§ TRY IT
Reproduce, without alteration, every line of the data; exclude the images.

§ INFORMATION GIVEN
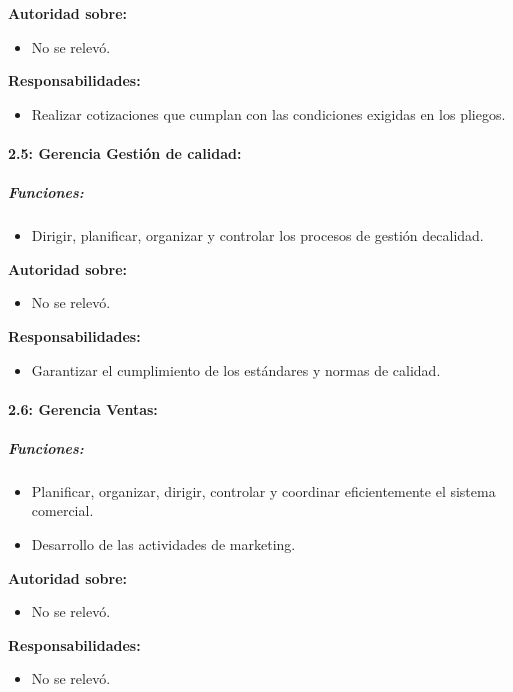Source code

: \documentclass[a4paper,10pt]{article}
\begin{document}
		\textbf{Autoridad sobre:} 
		\begin{itemize}
			\item No se relevó.
		\end{itemize}

		\textbf{Responsabilidades:}
		\begin{itemize}
			\item Realizar cotizaciones que cumplan con las condiciones exigidas en los pliegos.
		\end{itemize}

			\paragraph{2.5: Gerencia Gestión de calidad:}
			\subparagraph{Funciones:}
			\begin{itemize}
	 			\item Dirigir, planificar, organizar y controlar los procesos de gestión decalidad.
	 		\end{itemize}
			

		\textbf{Autoridad sobre:} 
		\begin{itemize}
			\item No se relevó.
		\end{itemize}

		\textbf{Responsabilidades:}
		\begin{itemize}
			\item Garantizar el cumplimiento de los estándares y normas de calidad.
		\end{itemize}


			\paragraph{2.6: Gerencia Ventas:}
			\subparagraph{Funciones:}
			\begin{itemize}
	 			\item Planificar, organizar, dirigir, controlar y coordinar eficientemente el sistema comercial.
	 			\item Desarrollo de las actividades de marketing.
	 		\end{itemize}
			

		\textbf{Autoridad sobre:} 
		\begin{itemize}
			\item No se relevó.
		\end{itemize}

		\textbf{Responsabilidades:}
		\begin{itemize}
			\item No se relevó.
		\end{itemize}
\end{document}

§ REPLY TO THE TASK
Source code

: \documentclass[a4paper,10pt]{article}
\begin{document}
		\textbf{Autoridad sobre:} 
		\begin{itemize}
			\item No se relevó.
		\end{itemize}

		\textbf{Responsabilidades:}
		\begin{itemize}
			\item Realizar cotizaciones que cumplan con las condiciones exigidas en los pliegos.
		\end{itemize}

			\paragraph{2.5: Gerencia Gestión de calidad:}
			\subparagraph{Funciones:}
			\begin{itemize}
	 			\item Dirigir, planificar, organizar y controlar los procesos de gestión decalidad.
	 		\end{itemize}
			

		\textbf{Autoridad sobre:} 
		\begin{itemize}
			\item No se relevó.
		\end{itemize}

		\textbf{Responsabilidades:}
		\begin{itemize}
			\item Garantizar el cumplimiento de los estándares y normas de calidad.
		\end{itemize}


			\paragraph{2.6: Gerencia Ventas:}
			\subparagraph{Funciones:}
			\begin{itemize}
	 			\item Planificar, organizar, dirigir, controlar y coordinar eficientemente el sistema comercial.
	 			\item Desarrollo de las actividades de marketing.
	 		\end{itemize}
			

		\textbf{Autoridad sobre:} 
		\begin{itemize}
			\item No se relevó.
		\end{itemize}

		\textbf{Responsabilidades:}
		\begin{itemize}
			\item No se relevó.
		\end{itemize}
\end{document}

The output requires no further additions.